Darstellung eines Kaiserschnitts im Buch Suetonius’ Lives of the Twelve Caesars, 1506.
Darstellung eines Kaiserschnitts im Buch Suetonius’ Lives of the Twelve Caesars, 1506. akg-images / Universal Images Group
Doch Marie Colinet blieb nicht bei der Geburtshilfe stehen. Ihre medizinische Neugier und ihr praktischer Verstand führten sie in alle Bereiche der Medizin. Einmal behandelte sie einen Mann mit gebrochenen Rippen – und tat, was zuvor niemand gewagt hatte: Sie öffnete die Brust, band die Knochenfragmente ab und heilte die Wunde mit einer selbst entwickelten Mischung aus Rosenöl, Gerste, Granatapfelblüten und rohen Eiern. Selbst Guillaume, der diese Methode später in einem Buch beschrieb, staunte über das Können seiner Frau. Ihren vielleicht kühnsten Einfall hatte Colinet 1624: Sie zog einem Patienten mit Hilfe eines Magneten einen Eisensplitter aus dem Auge. In einer Zeit, in der die meisten Ärzte noch an Aderlass und Blutegel glaubten, bewies sie damit nicht nur Genialität, sondern auch die Entschlossenheit, ein Risiko einzugehen und etwas Neues zu versuchen.
Abbildung aus dem Buch "Der Swangern frawen vnd hebammen roszgarten" von Eucharius Rösslin, 1513.
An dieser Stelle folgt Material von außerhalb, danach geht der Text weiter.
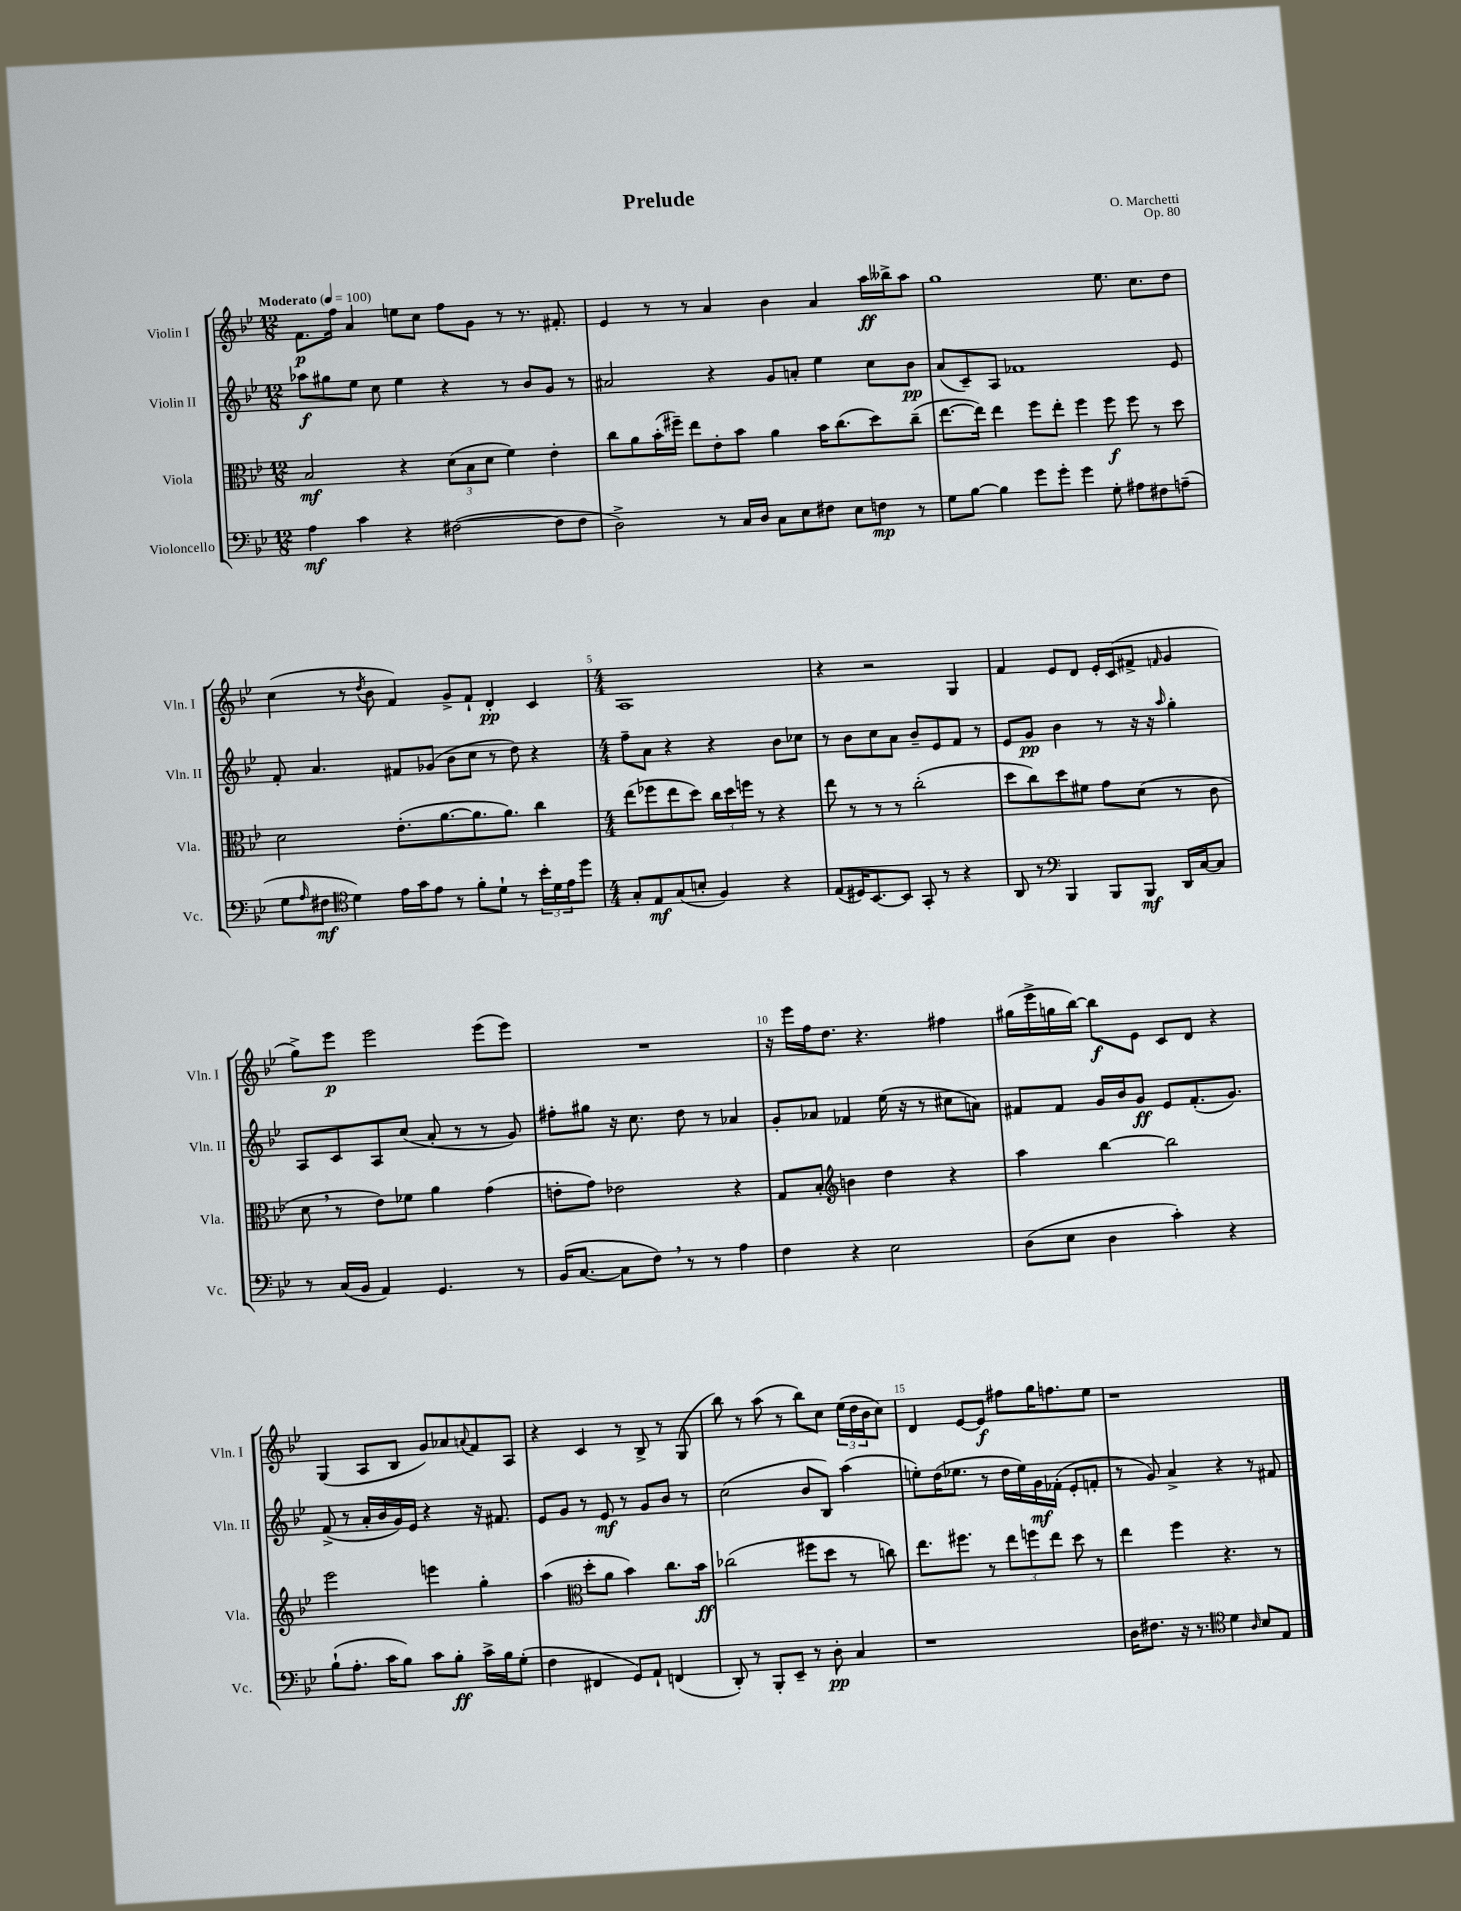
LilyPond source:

\header { title = "Prelude" composer = "O. Marchetti" opus = "Op. 80" }
<<
\new StaffGroup <<
\new Staff = "s0" \with { instrumentName = "Violin I" shortInstrumentName = "Vln. I" } {
    \clef treble \key bes \major \numericTimeSignature \time 12/8 \tempo "Moderato" 4 = 100
    f'8.\p f''16 a'4 e''8 c''8 f''8 g'8 r8 r8. fis'8.-. |
    ees'4 r8 r8 a'4 bes'4 a'4 a''16\ff beses''16-> a''8 |
    g''1 ees''8. c''8. d''8 |
    c''4( r8 \acciaccatura { d''8 } bes'8 f'4) g'8-> f'8-! d'4-.\pp c'4 |
    \numericTimeSignature \time 4/4 a1 |
    r4 r2 g4 |
    f'4 ees'8 d'8 ees'16-. c'16( fis'8-> \grace { f'16 } g'4 |
    g''8->) ees'''8\p ees'''2 ees'''8( ees'''8) |
    R1 |
    r16 ees'''16 f''16 d''8. r4. fis''4 |
    gis''16( ees'''16-> g''16 bes''16~) bes''8\f ees'8 c'8 d'8 r4 |
    g4( a8 bes8 g'8) aes'8 \appoggiatura { a'8 } f'8 a8 |
    r4 c'4 r8 bes8-> r8 g8( |
    bes''8) r8 a''8( r8 bes''8) c''8 \tuplet 3/2 { ees''16( d''16 bes'16 } c''8) |
    d'4 ees'8~ ees'8\f fis''8 g''16 f''8. ees''8 |
    r1 \bar "|." |
}
\new Staff = "s1" \with { instrumentName = "Violin II" shortInstrumentName = "Vln. II" } {
    \clef treble \key bes \major \numericTimeSignature \time 12/8
    aes''8\f gis''8 ees''8 c''8 ees''4 r4 r8 bes'8 g'8 r8 |
    ais'2 r4 g'8 a'8-. ees''4 c''8 bes'8\pp |
    a'8( c'8--) a8 fes'1 ees'8 |
    f'8-. a'4. fis'8 ges'8( bes'8 c''8 r8 d''8) r4 |
    \numericTimeSignature \time 4/4 f''8-- a'8 r4 r4 bes'8 ces''8 |
    r8 bes'8 c''8 a'8 bes'8-- ees'8 f'8 r8 |
    ees'8 g'8\pp bes'4 r8 r16 r16 \grace { a''16 } g''4-. |
    a8 c'8 a8 c''8( a'8-. r8 r8 g'8) |
    fis''8-. gis''8 r16 c''8. d''8 r8 aes'4 |
    g'8-. aes'8 fes'4 ees''16( r16 r8 cis''8 a'8) |
    fis'8 fis'8 g'16 bes'16 g'8\ff ees'8 fis'8.-.( g'8.) |
    f'8->( r8 a'16-. bes'16 g'16) ees'16 r4 r16 fis'8. |
    ees'8 g'8 r8 ees'8\mf r8 g'8 bes'8 r8 |
    c''2( bes'8 bes8) a''4( |
    e''8-.) d''16( ees''8. r8 d''16 ees''16) g'16\mf fes'16-.( ees'8-. f'8-. |
    r8 g'8) a'4-> r4 r8 fis'8 \bar "|." |
}
\new Staff = "s2" \with { instrumentName = "Viola" shortInstrumentName = "Vla." } {
    \clef alto \key bes \major \numericTimeSignature \time 12/8
    bes2\mf r4 \tuplet 3/2 { d'8( bes8 d'8 } f'4) ees'4-. |
    c''8 a'8 bes'16-.( fis''16--) ees''8 ees'8-. bes'8 a'4 bes'16 c''8.( d''8) c''8--( |
    ees''8.~ ees''16) ees''4 f''8 ees''8-. f''4 f''8\f f''8 r8 d''8 |
    d'2 ees'8.-.( a'8.~ a'8. a'8.) c''4 |
    \numericTimeSignature \time 4/4 ees''8( fes''8 ees''8 d''8) \tuplet 3/2 { c''16 d''16 f''16 } r8 r4 |
    ees''8 r8 r8 r8 c''2-.( |
    d''8 c''8) d''8 fis'8 g'8 d'8( r8 c'8 |
    d'8 \breathe r8 ees'8) fes'8 a'4 g'4( |
    e'8-. g'8) ees'2 r4 |
    g8 bes8-. \clef treble b'4 d''4 r4 |
    a''4 bes''4~ bes''2 |
    ees'''2 e'''4 g''4-. |
    a''4( \clef alto d''8-. a'8 bes'4) c''8. bes'16\ff |
    ces''2( fis''8 d''8 r8 c''8) |
    ees''8. fis''8. r8 \tuplet 3/2 { ees''8 f''8 ees''8 } d''8 r8 |
    ees''4 f''4 r4. r8 \bar "|." |
}
\new Staff = "s3" \with { instrumentName = "Violoncello" shortInstrumentName = "Vc." } {
    \clef bass \key bes \major \numericTimeSignature \time 12/8
    a4\mf c'4 r4 fis2~( fis8 fis8 |
    d2->) r8 c16 d16 c8 ees8 fis8 ees8 f8\mp r8 |
    g8 bes8~ bes4 g'8 g'8-. g'4 g8-. ais8 fis8 a8--( |
    g8 \grace { a16 } fis8\mf \clef tenor d'4) ees'16 g'16 ees'8 r8 f'8-. d'8-! r8 \tuplet 3/2 { bes'16-. d'16 ees'16 } d''8 |
    \numericTimeSignature \time 4/4 g8-. ees8\mf g8( b8-. f4) r4 |
    ees8( dis16) bes,8.~ bes,8 g,8-. r8 r4 |
    a,8 r8 \clef bass bes,,4 bes,,8 bes,,8\mf d,16 c16~ c8 |
    r8 c16( bes,16 a,4) g,4. r8 |
    bes,16( c8.~ c8 f8) \breathe r8 r8 a4 |
    f4 r4 ees2 |
    d8( ees8 d4 c'4-.) r4 |
    bes8-!( a8.-. c'16 bes8) c'8 bes8-.\ff c'16-> bes16 g8-.( |
    f4 fis,4 g,8) a,8-! f,4( |
    d,8-.) r8 bes,,8-. ees,8-- r8 d8-.\pp c4 |
    r1 |
    d16 fis8. r16 r8. \clef tenor d'4 \grace { a16 } bes8 ees8 \bar "|." |
}
>>
>>
\layout { \context { \Score \override BarNumber.break-visibility = ##(#f #t #t) barNumberVisibility = #(every-nth-bar-number-visible 5) } }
Marie Colinet startete als Hebamme und wurde eine der einflussreichsten Ärztinnen ihrer Zeit. Wikimedia
Doch das Leben von Marie und Guillaume war nicht nur von medizinischen Triumphen geprägt. Der Dreissigjährige Krieg, der Europa erschütterte, machte das Leben des protestantischen Ehepaars unsicher. Sie zogen mehrmals um und liessen sich schliesslich im ihrer Ansicht nach sicheren Bern nieder. Guillaume starb 1634, doch Marie blieb bis zu ihrem eigenen Tod 1638 eine unvergleichliche Figur der Medizin. Sie, die sich den damals geltenden Regeln widersetzte, die Grenzen sprengte und vielen Männern zeigte, dass auch Frauen in der Wissenschaft an vorderster Front stehen können, wurde 78 Jahre alt. Marie Colinet war mehr als nur eine Ärztin und Hebamme – sie war eine Revolutionärin, die mit einem Magneten, einer Salbenmischung und einer unerschütterlichen Überzeugung die Medizin nachhaltig veränderte. Ihr Name mag heute weniger bekannt sein als der ihres Mannes, doch ihre Leistungen sind ein Denkmal für das, was Frauen erreichen können, wenn sie an sich glauben.